───── Bloc de texte ─────
Le cinéaste explique que Les Émotifs anonymes est, en quelque sorte, le couronnement de ses films précédents puisque la peur est au centre de ce long métrage…Avec le recul, je m’aperçois que la peur a toujours été le sujet de mes films, la peur de s’engager dans Le Bateau de mariage, la peur de se lancer dans sa passion d’acteur pour Les Aveux de l’innocent, la peur de la mort dans C’est la vie, la peur de la sexualité dans Mauvaises fréquentations. Les peurs de mes personnages constituent le prisme par lequel je les observe mais, parce que je suis d’une nature positive, j’aime aussi raconter comment ils les surmontent et s’en sortent.
Jean-Pierre Améris fait partie d’une espèce de réalisateurs très rares en France : ceux qui donnent tout à l’écran, sans se cacher derrière leur petit doigt ni faire une économie de cinéma pour traiter leur sujet. Chacun de ses films est une aventure dans laquelle le spectateur est incité à se lancer à corps perdu. Rencontre avec un cinéaste généreux à l’écran et à la ville.
ENTRETIEN AVEC JEAN-PIERRE AMÉRIS
Cela fait cinq films sur sept que vous tournez à Lyon. Est-ce que tourner dans votre région natale vous rassure ? Absolument. Comme vous avez dû le sentir en regardant “Les Emotifs”, c’est un film sur l’anxiété et le manque de confiance en soi. Il est vrai que d’être à Lyon me rassure. Est-ce que c’est la présence familiale proche ? Je ne sais pas. C’est peut-être autre chose que cela, le fait d’y avoir vécu adolescent. Je retrouve ce parfum d’adolescence lorsque je reviens ici. C’est pour cela que j’avais envie de le filmer à Lyon, même si on ne sait jamais vraiment où ni quand l’action se passé. C’est un conte qui se déroule un peu dans une ville imaginaire. Lyon possède tout de même des lieux pour lesquels j’ai une certaine affection. Le Cintra, c’était un restaurant qui impressionnait mon père. C’était important pour moi, par rapport à sa mémoire, d’aller tourner là.
Cette ambiance un peu feutrée et sombre était-elle un désir de votre part depuis le début ? Il y a plusieurs choses. Esthétiquement, je crois que c’est le fait de l’avoir écrit en Belgique avec un scénariste belge. Je pense que le film est empreint d’une ambiance jusque dans son humour un peu absurde. D’autre part, j’avais l’ambition que les spectateurs plongent dans une perception similaire à celle des émotifs. Lorsque l’on est un peu émotif, le monde vous semble un peu comme une scène de théâtre. La réalité étant un peu rude, on se crée un petit monde. Je voulais garder ce côté très subjectif.
───── Données recueillies ─────
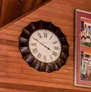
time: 3:49
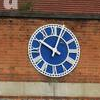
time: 10:03
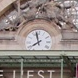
─────
— Exercice court —
Recopiez le passage du texte sur Jean-Pierre Améris allant de « Le cinéaste explique » à « et s’en sortent. ». Servez-vous uniquement du texte sur Jean-Pierre Améris.

— Solution rédigée —
Le cinéaste explique que Les Émotifs anonymes est, en quelque sorte, le couronnement de ses films précédents puisque la peur est au centre de ce long métrage…Avec le recul, je m’aperçois que la peur a toujours été le sujet de mes films, la peur de s’engager dans Le Bateau de mariage, la peur de se lancer dans sa passion d’acteur pour Les Aveux de l’innocent, la peur de la mort dans C’est la vie, la peur de la sexualité dans Mauvaises fréquentations. Les peurs de mes personnages constituent le prisme par lequel je les observe mais, parce que je suis d’une nature positive, j’aime aussi raconter comment ils les surmontent et s’en sortent.